**WORK TO COMPLETE**
Could you please retype the records exactly, minus their pictures?
***
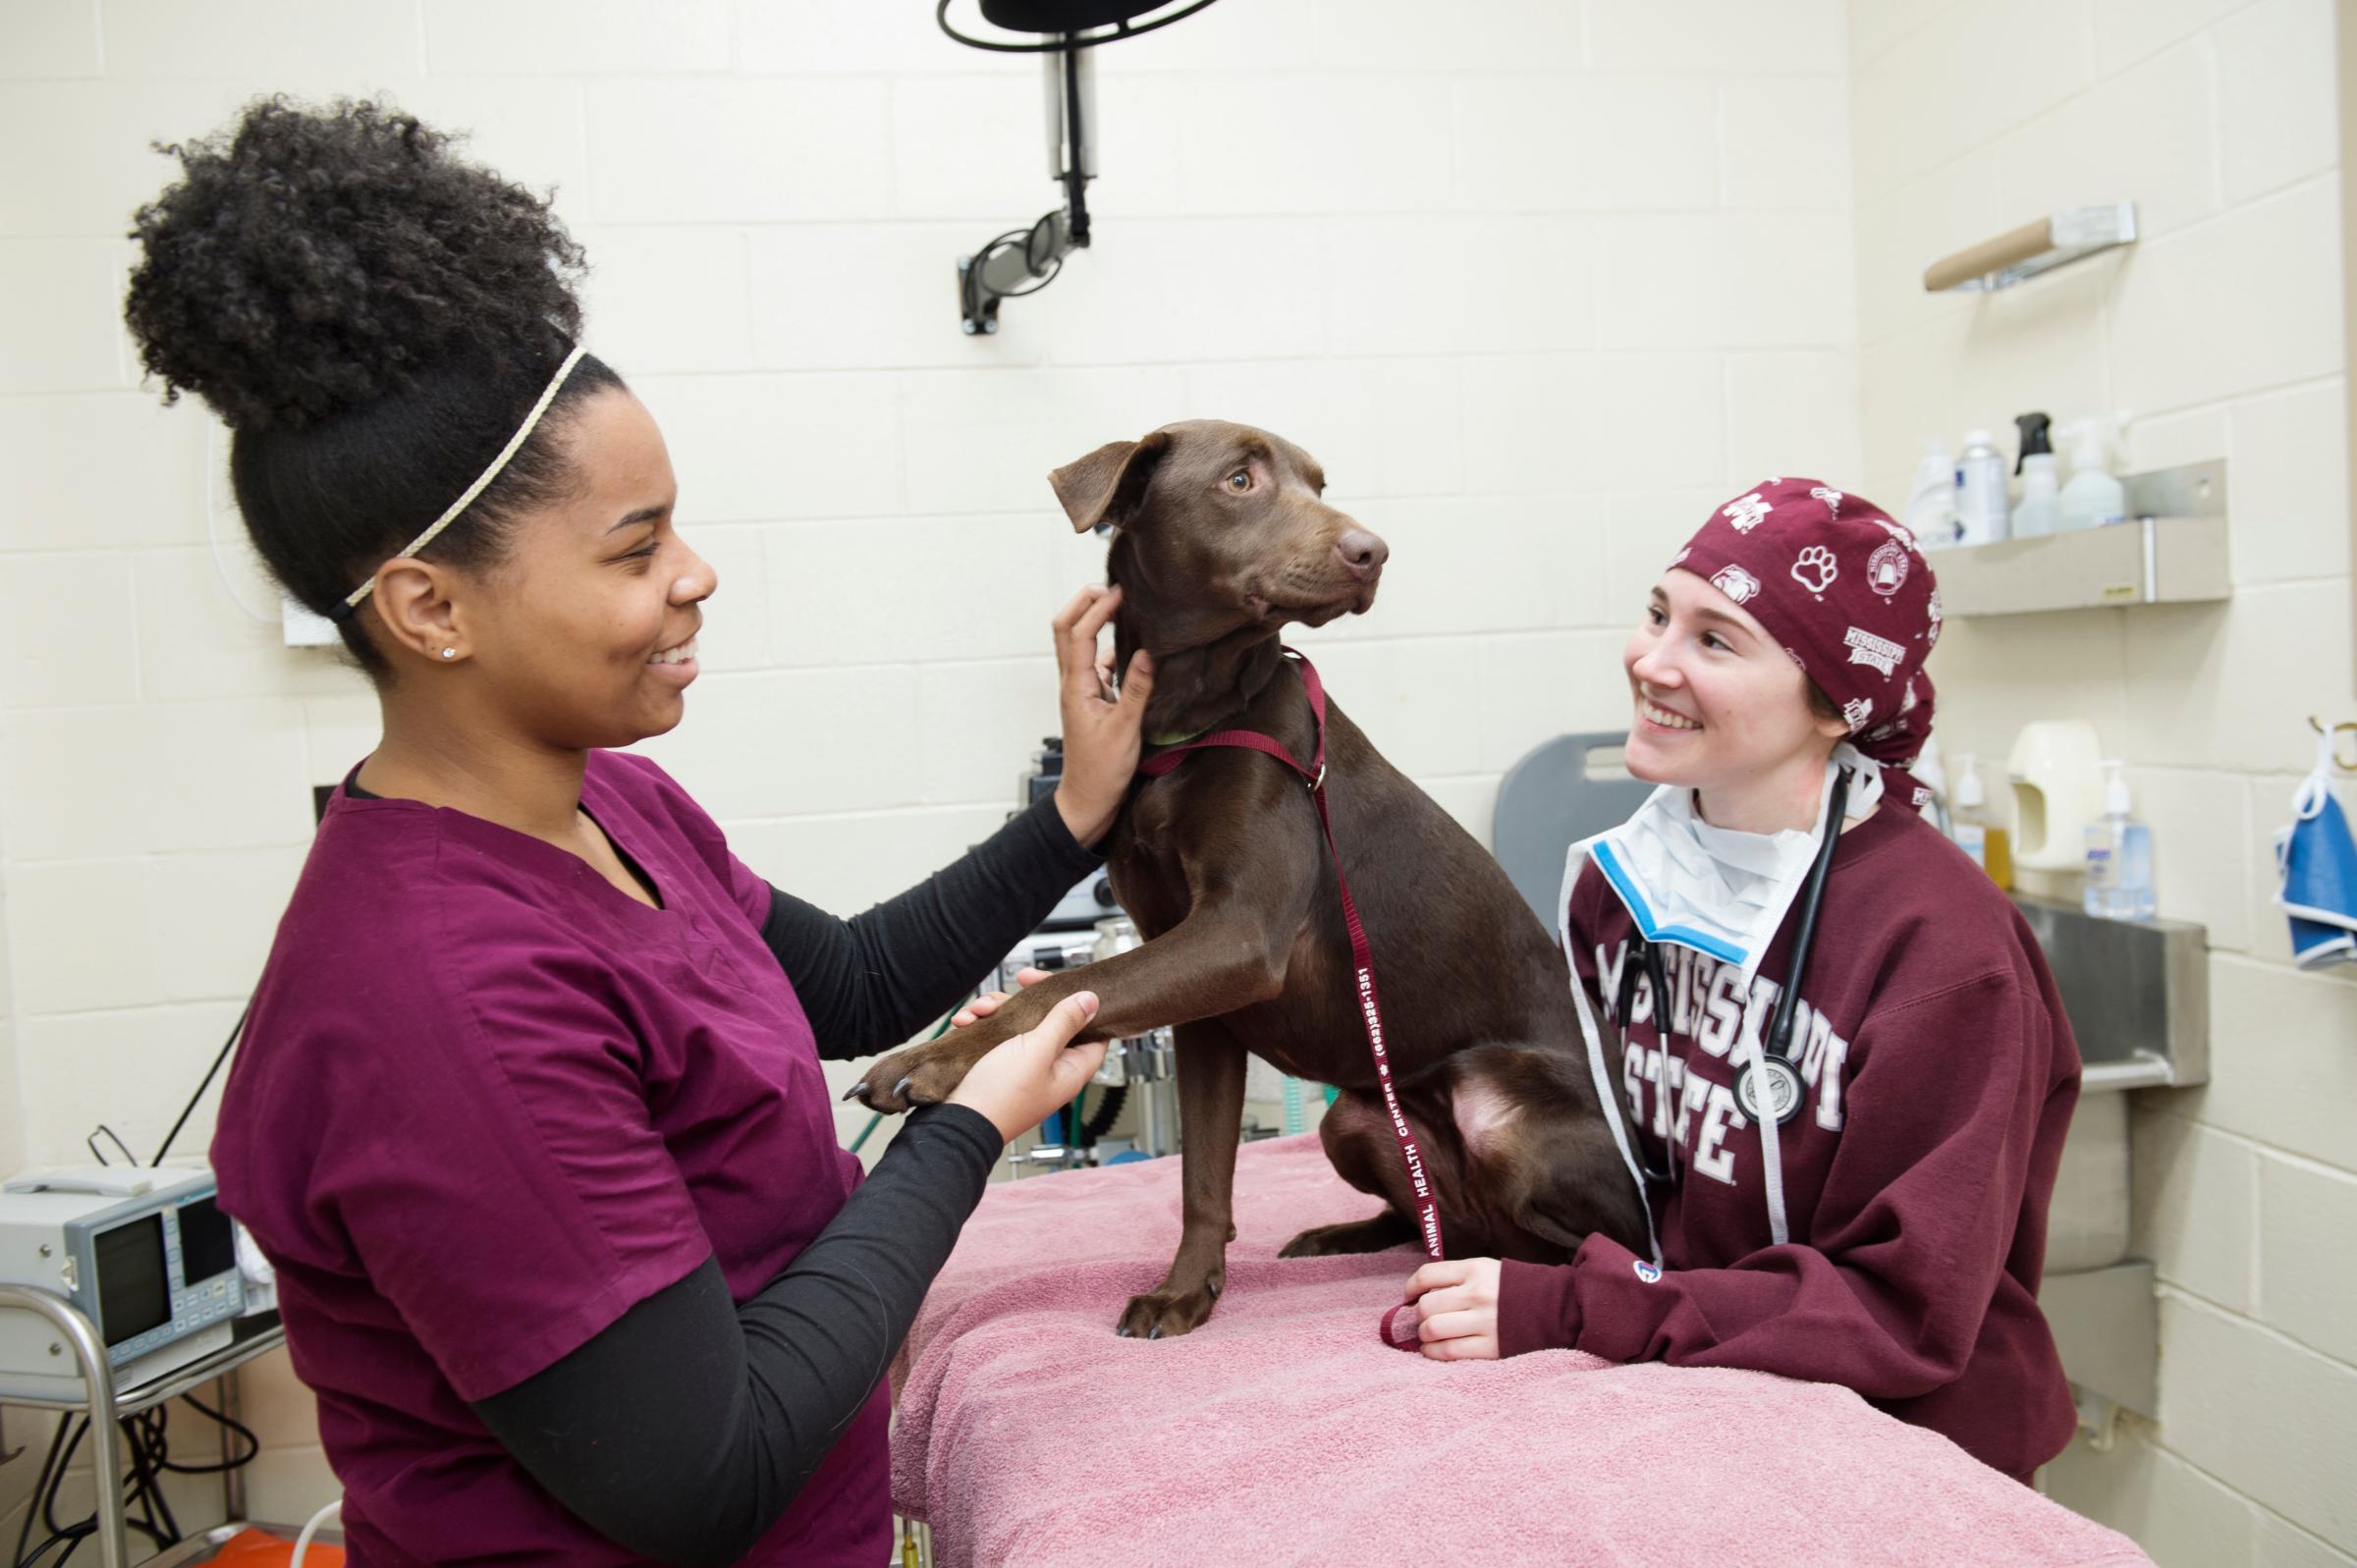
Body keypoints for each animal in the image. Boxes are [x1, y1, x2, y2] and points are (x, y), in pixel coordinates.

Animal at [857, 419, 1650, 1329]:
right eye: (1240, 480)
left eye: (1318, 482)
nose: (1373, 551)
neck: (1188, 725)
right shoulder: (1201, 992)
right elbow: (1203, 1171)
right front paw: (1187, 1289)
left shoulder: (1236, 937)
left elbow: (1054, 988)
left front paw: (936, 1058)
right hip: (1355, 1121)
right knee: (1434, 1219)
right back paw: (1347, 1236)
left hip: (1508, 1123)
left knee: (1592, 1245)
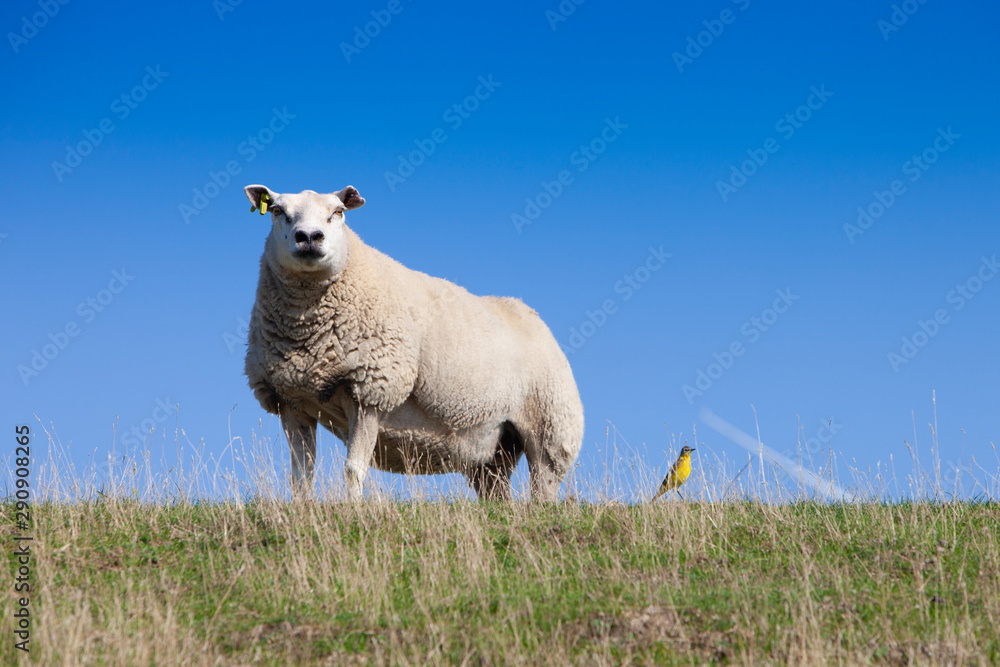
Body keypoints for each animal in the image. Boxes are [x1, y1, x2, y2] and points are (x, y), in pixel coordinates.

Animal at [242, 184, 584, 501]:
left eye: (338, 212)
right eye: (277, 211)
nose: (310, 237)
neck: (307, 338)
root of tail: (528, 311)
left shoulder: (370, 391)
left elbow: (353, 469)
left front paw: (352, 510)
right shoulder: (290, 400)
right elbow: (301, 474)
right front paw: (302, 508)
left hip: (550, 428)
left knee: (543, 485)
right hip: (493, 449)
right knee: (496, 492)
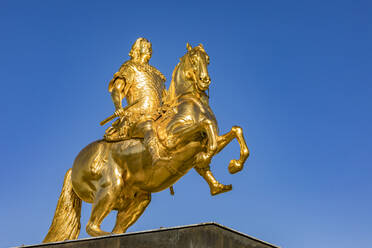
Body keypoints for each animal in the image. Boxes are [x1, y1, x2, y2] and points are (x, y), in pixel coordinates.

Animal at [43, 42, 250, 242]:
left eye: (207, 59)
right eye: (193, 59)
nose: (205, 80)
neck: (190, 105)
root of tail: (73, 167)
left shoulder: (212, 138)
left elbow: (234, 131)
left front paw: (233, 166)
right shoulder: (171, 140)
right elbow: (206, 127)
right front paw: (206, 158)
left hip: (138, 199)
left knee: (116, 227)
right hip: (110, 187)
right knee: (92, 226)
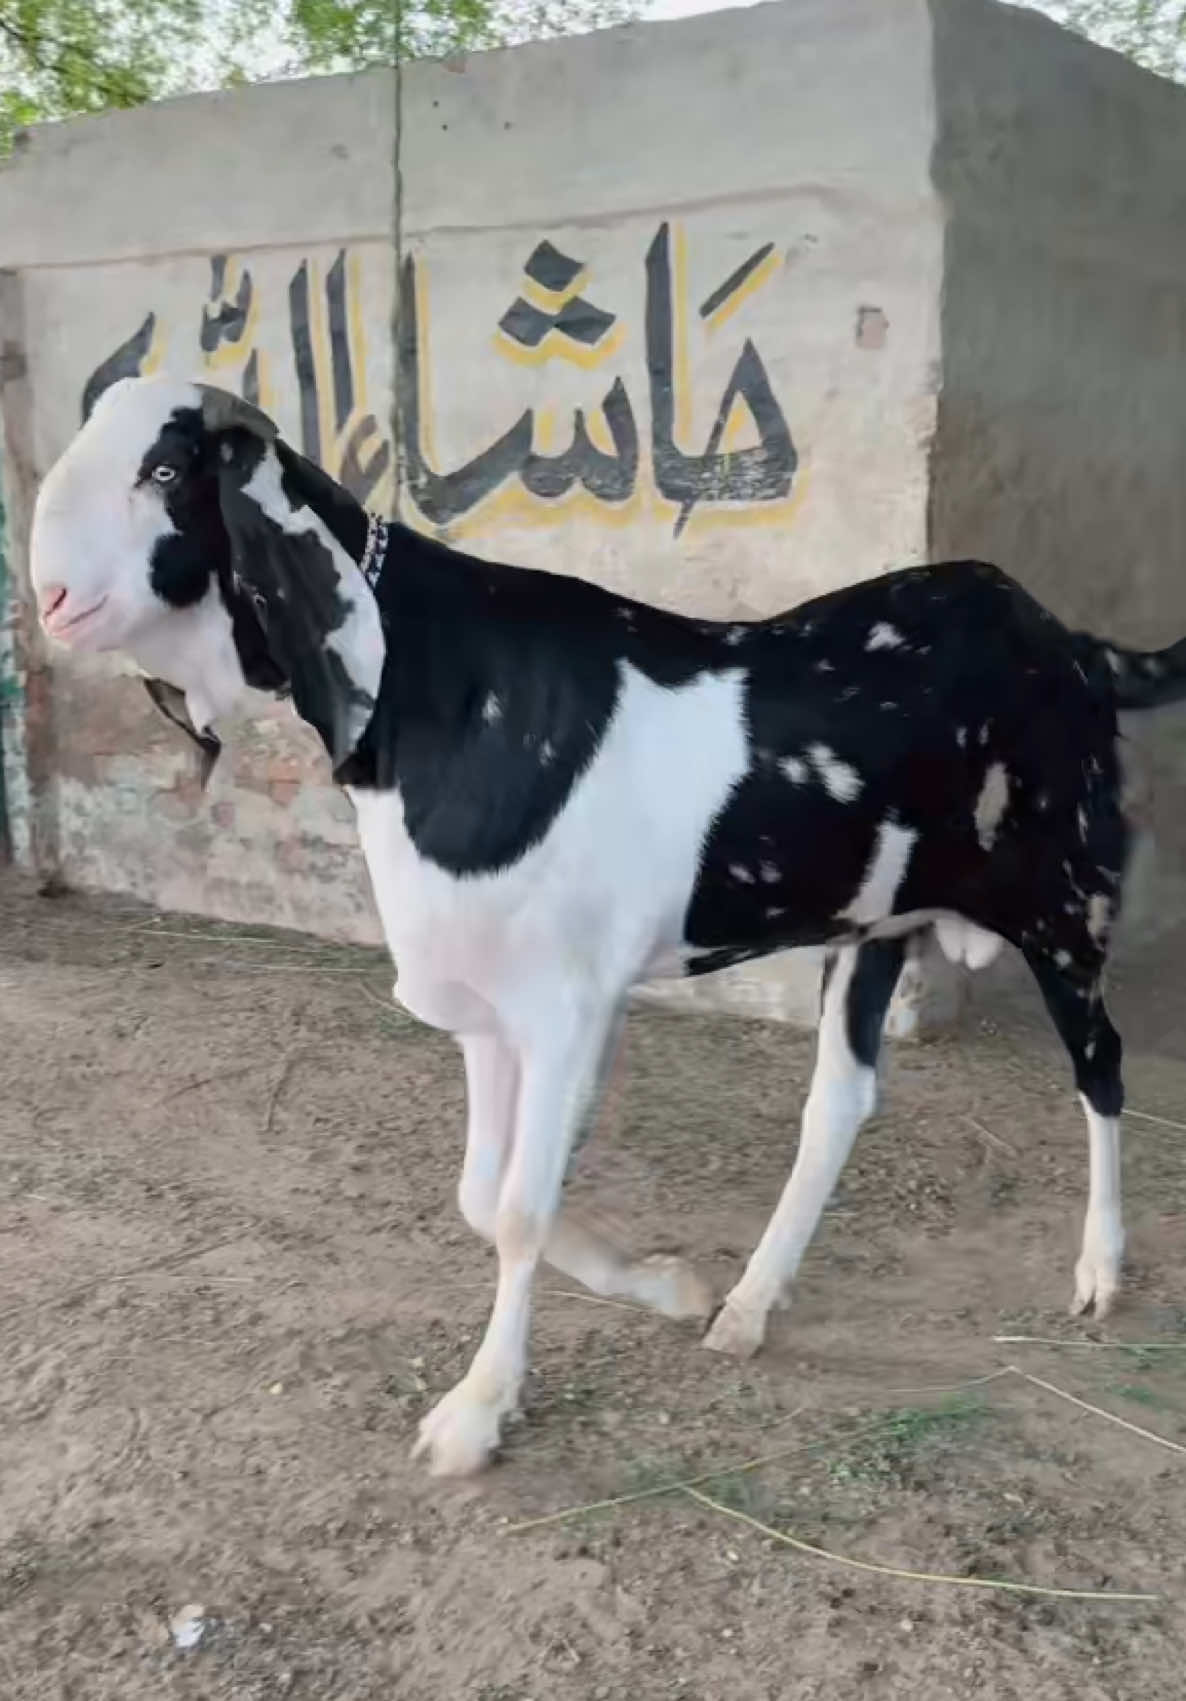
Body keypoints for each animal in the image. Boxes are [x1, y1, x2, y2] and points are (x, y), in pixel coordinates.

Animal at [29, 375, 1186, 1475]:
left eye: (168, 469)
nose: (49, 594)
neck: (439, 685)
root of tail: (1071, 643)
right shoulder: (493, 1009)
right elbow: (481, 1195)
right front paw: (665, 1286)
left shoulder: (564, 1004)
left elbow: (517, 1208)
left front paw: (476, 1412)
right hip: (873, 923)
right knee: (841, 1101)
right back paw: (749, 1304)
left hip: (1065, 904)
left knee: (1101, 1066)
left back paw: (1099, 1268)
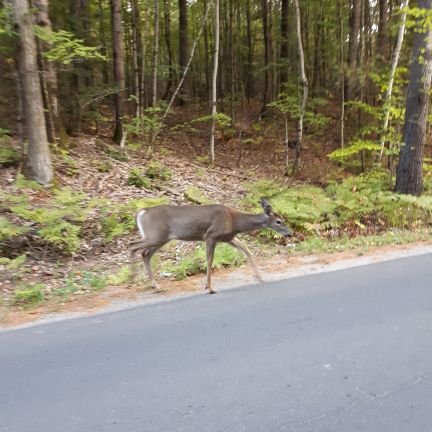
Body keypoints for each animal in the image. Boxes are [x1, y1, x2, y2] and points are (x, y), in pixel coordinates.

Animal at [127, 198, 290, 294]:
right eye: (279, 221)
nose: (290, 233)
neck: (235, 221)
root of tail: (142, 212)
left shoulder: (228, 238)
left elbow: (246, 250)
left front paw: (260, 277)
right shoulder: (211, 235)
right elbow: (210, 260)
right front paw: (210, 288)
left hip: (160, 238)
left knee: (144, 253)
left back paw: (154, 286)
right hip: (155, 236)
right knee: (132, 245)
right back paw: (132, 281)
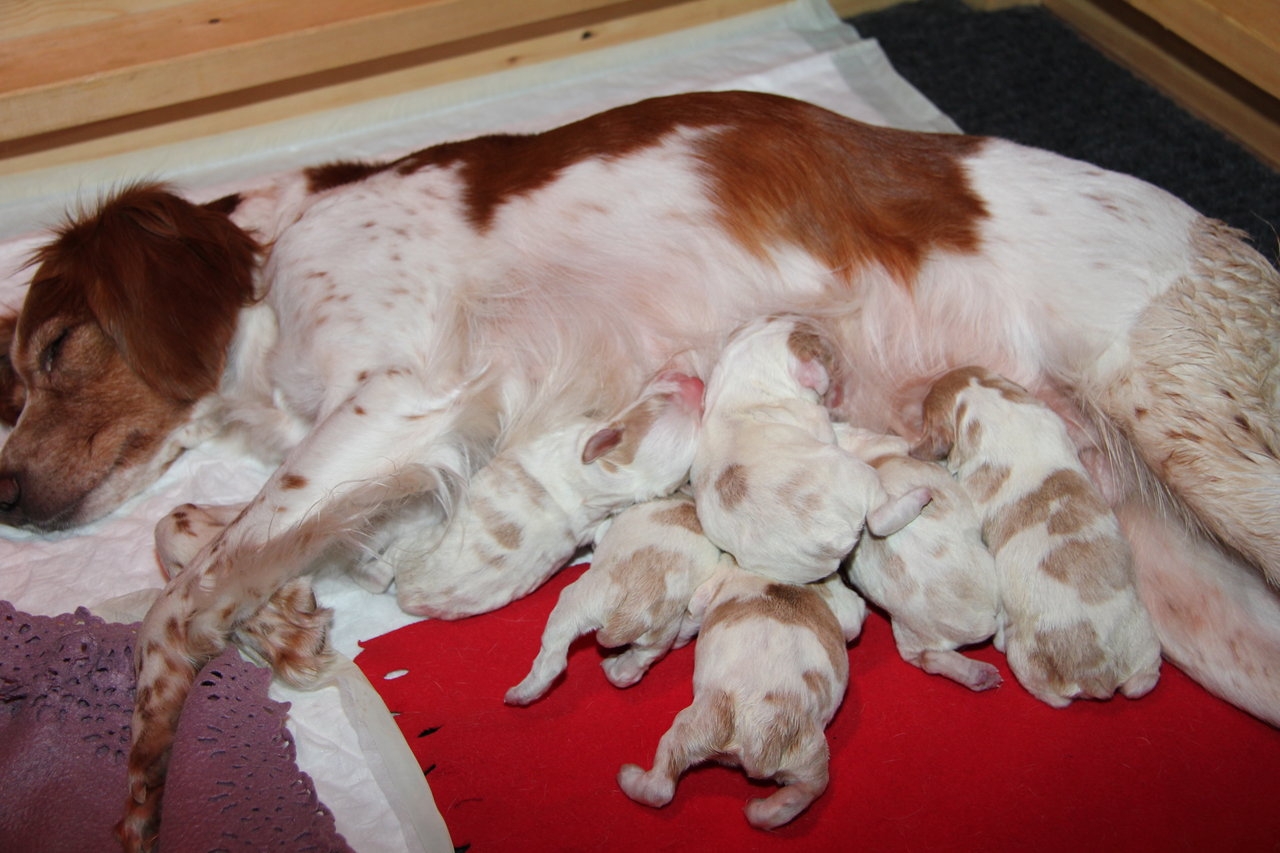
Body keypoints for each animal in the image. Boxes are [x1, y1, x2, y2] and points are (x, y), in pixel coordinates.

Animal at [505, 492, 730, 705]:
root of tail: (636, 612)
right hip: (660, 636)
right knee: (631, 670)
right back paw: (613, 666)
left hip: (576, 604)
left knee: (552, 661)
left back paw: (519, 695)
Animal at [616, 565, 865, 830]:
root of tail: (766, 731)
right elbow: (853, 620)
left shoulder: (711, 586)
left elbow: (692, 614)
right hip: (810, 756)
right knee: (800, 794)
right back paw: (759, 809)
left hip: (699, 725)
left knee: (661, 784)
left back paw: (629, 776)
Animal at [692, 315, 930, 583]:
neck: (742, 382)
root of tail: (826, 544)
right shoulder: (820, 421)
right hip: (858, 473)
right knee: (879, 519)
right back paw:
***
**SOLUTION TO THIS TASK**
Body keypoints for each animal in the image. Boxes are [x1, y1, x2, y2] and points are (x, y), in pixel coordinates.

Animal at [857, 419, 1650, 1329]:
right eye: (1240, 480)
left eye: (1318, 482)
nose: (1373, 551)
neck: (1188, 725)
right shoulder: (1201, 992)
right elbow: (1203, 1171)
right front paw: (1187, 1289)
left shoulder: (1236, 937)
left elbow: (1054, 988)
left front paw: (936, 1058)
right hip: (1355, 1121)
right knee: (1434, 1219)
right back paw: (1347, 1236)
left hip: (1508, 1123)
left knee: (1592, 1245)
Body keypoints for each animal in the image. Boxes are [x1, y1, x2, y2] and points are (x, y), in pixel coordinates.

Animal at [242, 184, 584, 501]:
left eye: (338, 212)
right eye: (277, 211)
nose: (310, 237)
neck: (307, 338)
root of tail: (528, 311)
left shoulder: (370, 391)
left elbow: (353, 469)
left front paw: (352, 510)
right shoulder: (290, 400)
right elbow: (301, 474)
right front paw: (302, 508)
left hip: (550, 428)
left knee: (543, 485)
right hip: (493, 449)
right knee: (496, 492)
Body keypoints for each animal in the image. Boxes are [x1, y1, x2, y2] and points are (x, y), in pixel coordinates.

Animal at [43, 42, 250, 242]:
left eye: (207, 59)
right eye: (193, 59)
nose: (205, 80)
neck: (190, 105)
root of tail: (73, 167)
left shoulder: (212, 138)
left elbow: (234, 131)
left front paw: (233, 166)
right shoulder: (171, 140)
right elbow: (206, 127)
right front paw: (206, 158)
left hip: (138, 199)
left knee: (116, 227)
right hip: (110, 187)
right knee: (92, 226)
Body keypoints for each animal in the image. Boxes are [x1, y1, x2, y2] and points are (x, y), in pixel coordinates.

Animal at [29, 375, 1186, 1475]:
left eye: (168, 469)
nose: (49, 594)
neck: (439, 685)
root of tail: (1071, 643)
right shoulder: (493, 1009)
right elbow: (481, 1195)
right front paw: (665, 1286)
left shoulder: (564, 1004)
left elbow: (517, 1208)
left front paw: (476, 1412)
right hip: (873, 923)
right knee: (841, 1101)
right back paw: (749, 1304)
left hip: (1065, 904)
left knee: (1101, 1066)
left back paw: (1099, 1268)
Body keypoints for each animal in the image. Boxes are [x1, y1, x2, y2] and points are (x, y), in pixel coordinates.

Animal at [127, 198, 290, 294]:
right eye: (279, 221)
nose: (290, 233)
neck: (235, 221)
root of tail: (142, 212)
left shoulder: (228, 238)
left elbow: (246, 250)
left front paw: (260, 277)
right shoulder: (211, 235)
right elbow: (210, 260)
right front paw: (210, 288)
left hip: (160, 238)
left knee: (144, 253)
left back paw: (154, 286)
right hip: (155, 236)
right knee: (132, 245)
right back paw: (132, 281)
Body keypoints for each animal in the image. Boxes are [x1, y1, x2, y2] and points are (x, y), in pixel coordinates.

Animal at [505, 492, 730, 705]:
root of tail: (636, 612)
right hip: (660, 636)
right knee: (631, 670)
right back paw: (613, 666)
left hip: (576, 604)
left knee: (552, 661)
left back paw: (519, 695)
Animal at [616, 565, 865, 830]:
root of tail: (766, 731)
right elbow: (853, 620)
left shoulder: (711, 586)
left elbow: (692, 614)
right hip: (810, 756)
right knee: (800, 794)
right back paw: (759, 809)
left hip: (699, 725)
left knee: (661, 784)
left back paw: (629, 776)
Animal at [692, 315, 930, 583]:
neck: (742, 382)
root of tail: (826, 544)
right shoulder: (820, 421)
right hip: (858, 473)
right knee: (879, 519)
right back paw:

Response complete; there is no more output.